Records drawn from a dataset

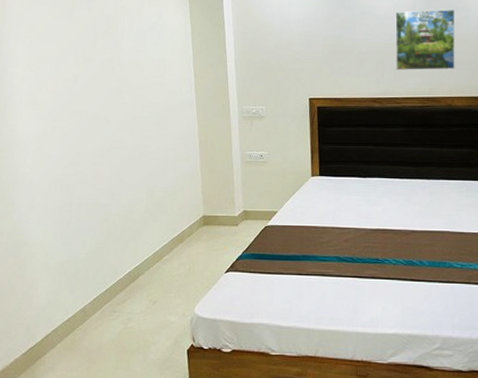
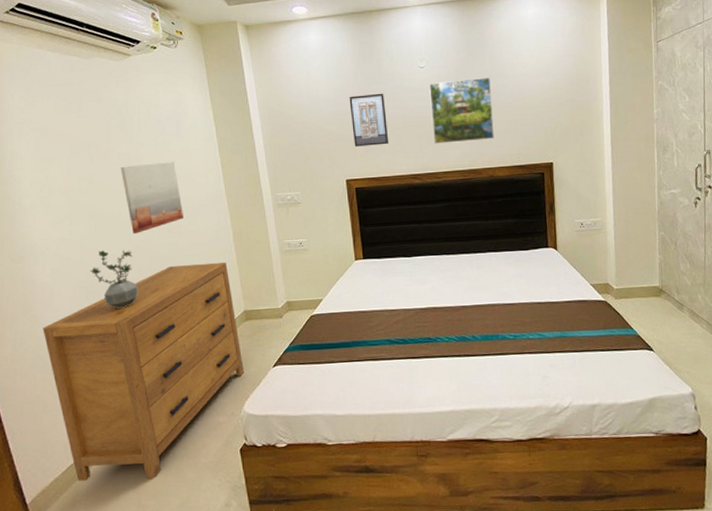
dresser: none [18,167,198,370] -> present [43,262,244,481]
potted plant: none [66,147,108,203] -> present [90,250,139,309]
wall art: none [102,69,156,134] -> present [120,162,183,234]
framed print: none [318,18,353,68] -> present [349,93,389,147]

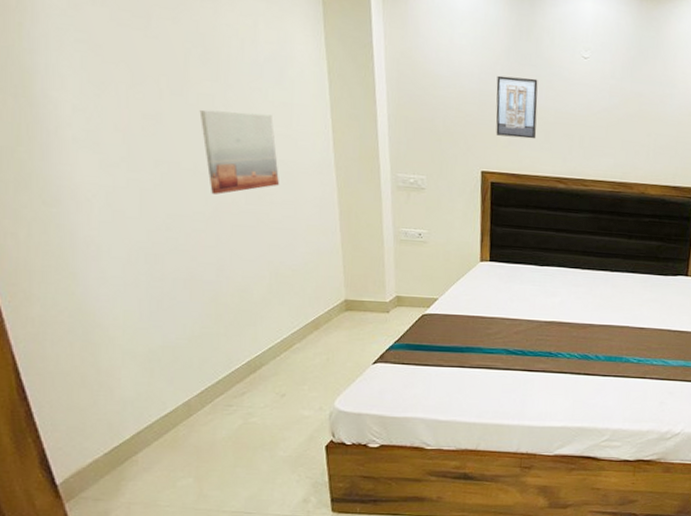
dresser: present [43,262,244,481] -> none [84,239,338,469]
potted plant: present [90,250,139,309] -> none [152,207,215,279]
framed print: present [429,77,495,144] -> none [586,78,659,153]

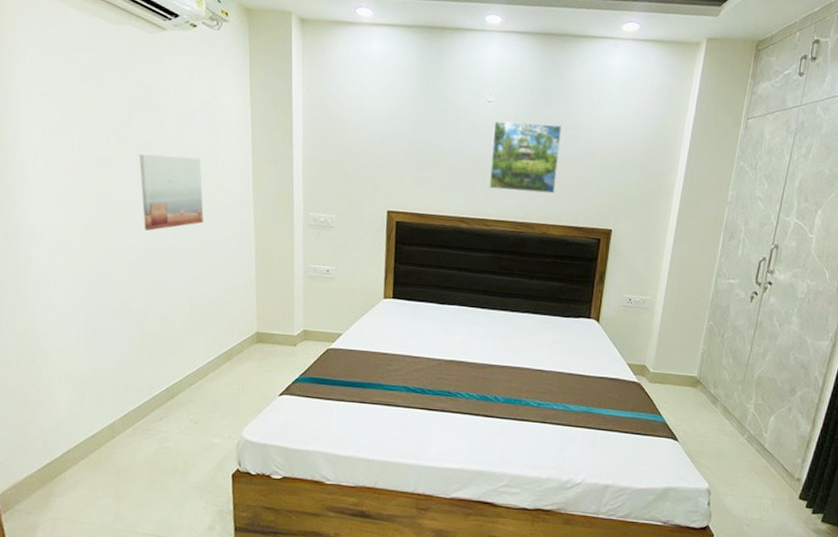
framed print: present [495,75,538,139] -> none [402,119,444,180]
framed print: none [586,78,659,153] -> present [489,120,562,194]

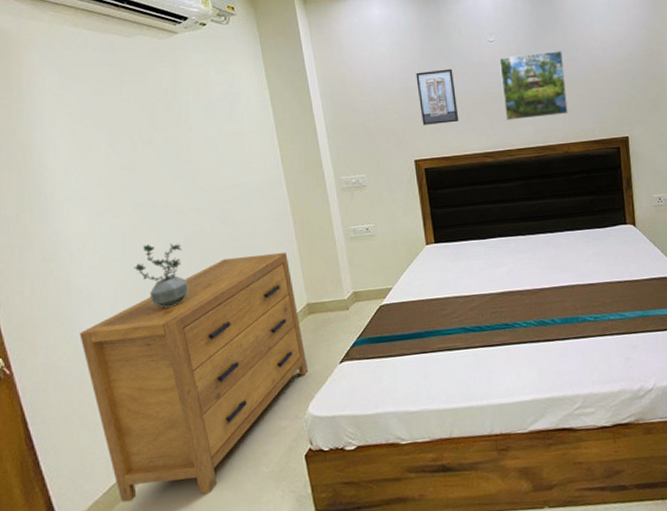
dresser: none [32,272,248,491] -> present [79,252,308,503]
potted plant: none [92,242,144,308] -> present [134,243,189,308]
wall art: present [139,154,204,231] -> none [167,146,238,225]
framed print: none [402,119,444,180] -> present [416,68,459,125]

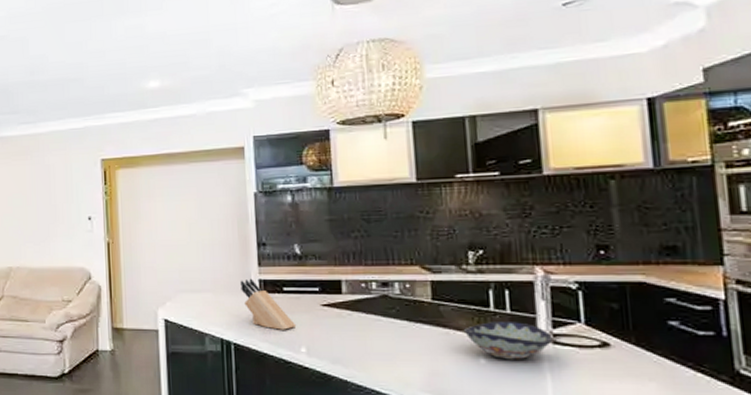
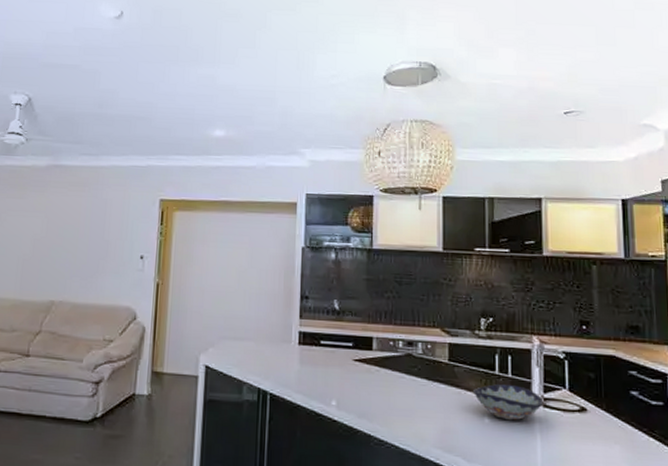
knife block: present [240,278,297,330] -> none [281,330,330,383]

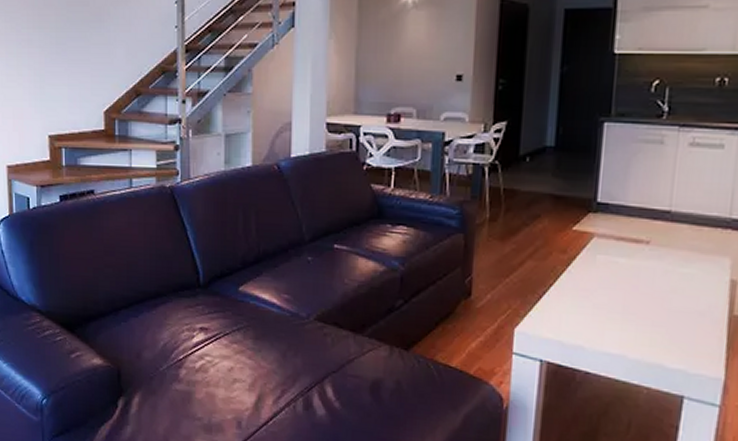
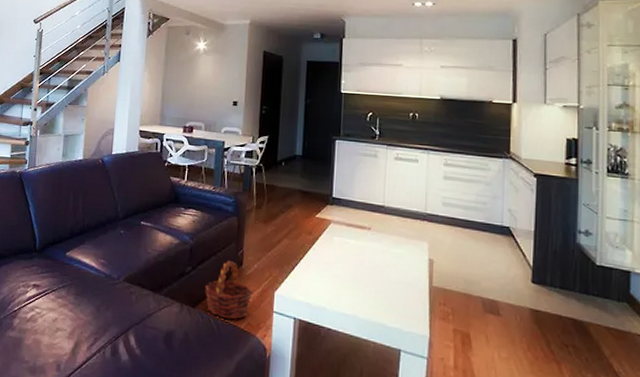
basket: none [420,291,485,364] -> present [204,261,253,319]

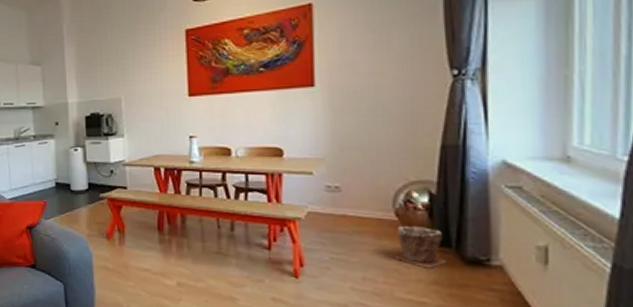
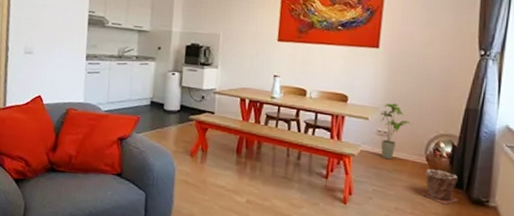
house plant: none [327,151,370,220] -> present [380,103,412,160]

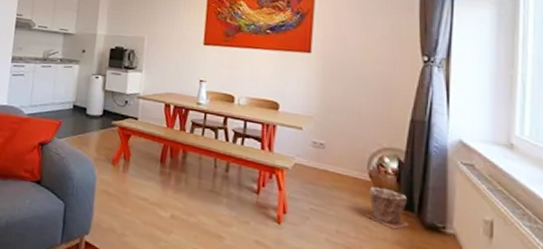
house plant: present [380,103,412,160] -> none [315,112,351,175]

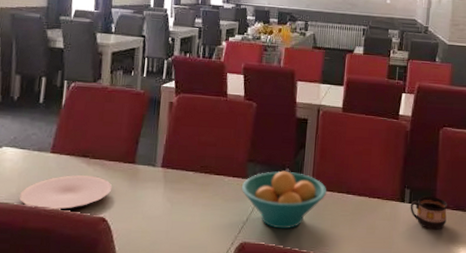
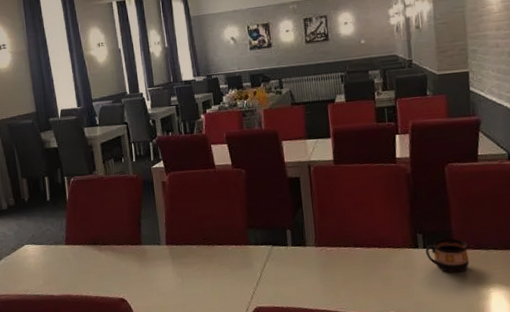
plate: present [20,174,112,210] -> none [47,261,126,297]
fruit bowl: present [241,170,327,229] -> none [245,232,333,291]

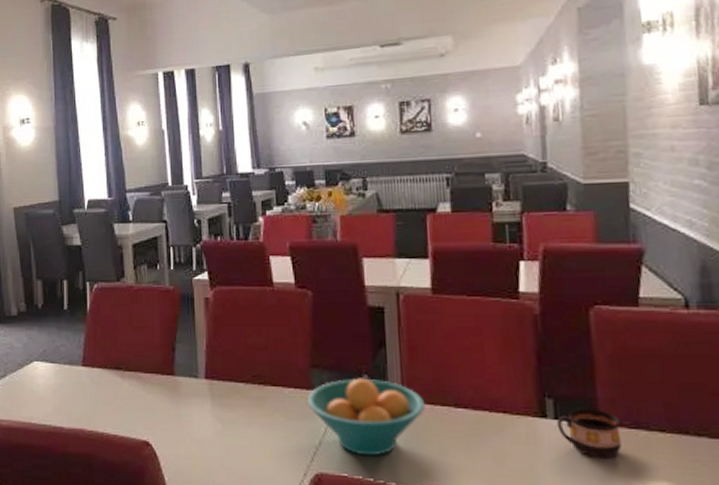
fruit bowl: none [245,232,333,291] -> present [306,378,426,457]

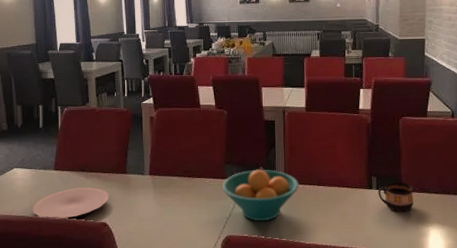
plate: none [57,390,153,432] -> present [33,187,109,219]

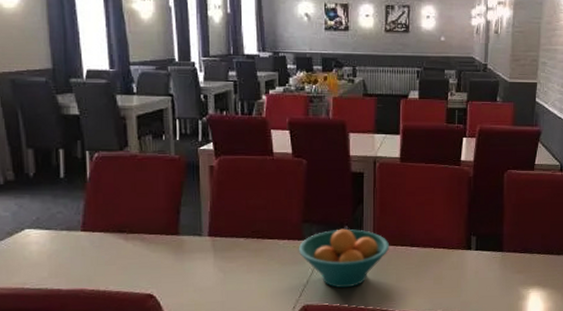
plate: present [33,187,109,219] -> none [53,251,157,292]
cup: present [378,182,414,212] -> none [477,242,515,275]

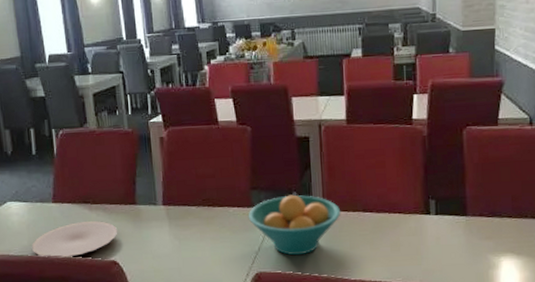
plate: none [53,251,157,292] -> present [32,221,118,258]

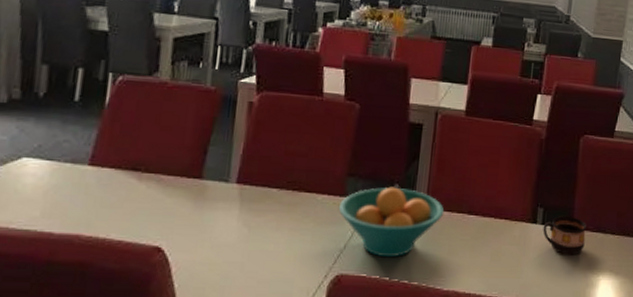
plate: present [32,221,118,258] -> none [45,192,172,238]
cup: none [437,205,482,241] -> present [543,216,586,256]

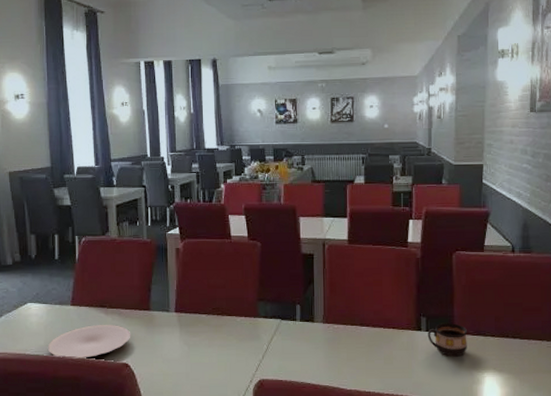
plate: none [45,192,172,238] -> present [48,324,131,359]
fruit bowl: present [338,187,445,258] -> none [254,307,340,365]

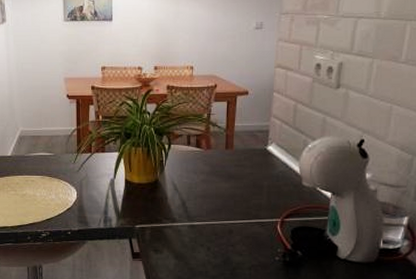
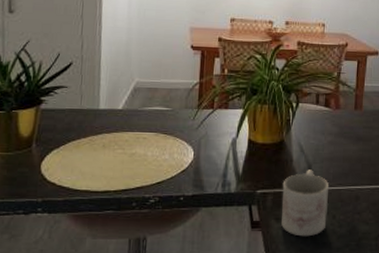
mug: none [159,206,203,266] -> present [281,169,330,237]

Work task: Return the data exactly. Do not carry over any images.

Written solution:
dresser: none [18,167,198,370] -> present [43,262,244,481]
potted plant: none [66,147,108,203] -> present [90,250,139,309]
wall art: none [102,69,156,134] -> present [120,162,183,234]
framed print: none [318,18,353,68] -> present [349,93,389,147]

dresser: present [43,262,244,481] -> none [84,239,338,469]
potted plant: present [90,250,139,309] -> none [152,207,215,279]
framed print: present [429,77,495,144] -> none [586,78,659,153]

framed print: present [495,75,538,139] -> none [402,119,444,180]
framed print: none [586,78,659,153] -> present [489,120,562,194]

dresser: none [32,272,248,491] -> present [79,252,308,503]
potted plant: none [92,242,144,308] -> present [134,243,189,308]
wall art: present [139,154,204,231] -> none [167,146,238,225]
framed print: none [402,119,444,180] -> present [416,68,459,125]

knife block: present [240,278,297,330] -> none [281,330,330,383]

basket: none [420,291,485,364] -> present [204,261,253,319]

house plant: none [327,151,370,220] -> present [380,103,412,160]

house plant: present [380,103,412,160] -> none [315,112,351,175]

plate: present [20,174,112,210] -> none [47,261,126,297]
fruit bowl: present [241,170,327,229] -> none [245,232,333,291]

fruit bowl: none [245,232,333,291] -> present [306,378,426,457]

plate: none [57,390,153,432] -> present [33,187,109,219]

plate: present [33,187,109,219] -> none [53,251,157,292]
cup: present [378,182,414,212] -> none [477,242,515,275]

plate: none [53,251,157,292] -> present [32,221,118,258]

plate: present [32,221,118,258] -> none [45,192,172,238]
cup: none [437,205,482,241] -> present [543,216,586,256]

plate: none [45,192,172,238] -> present [48,324,131,359]
fruit bowl: present [338,187,445,258] -> none [254,307,340,365]

mug: none [159,206,203,266] -> present [281,169,330,237]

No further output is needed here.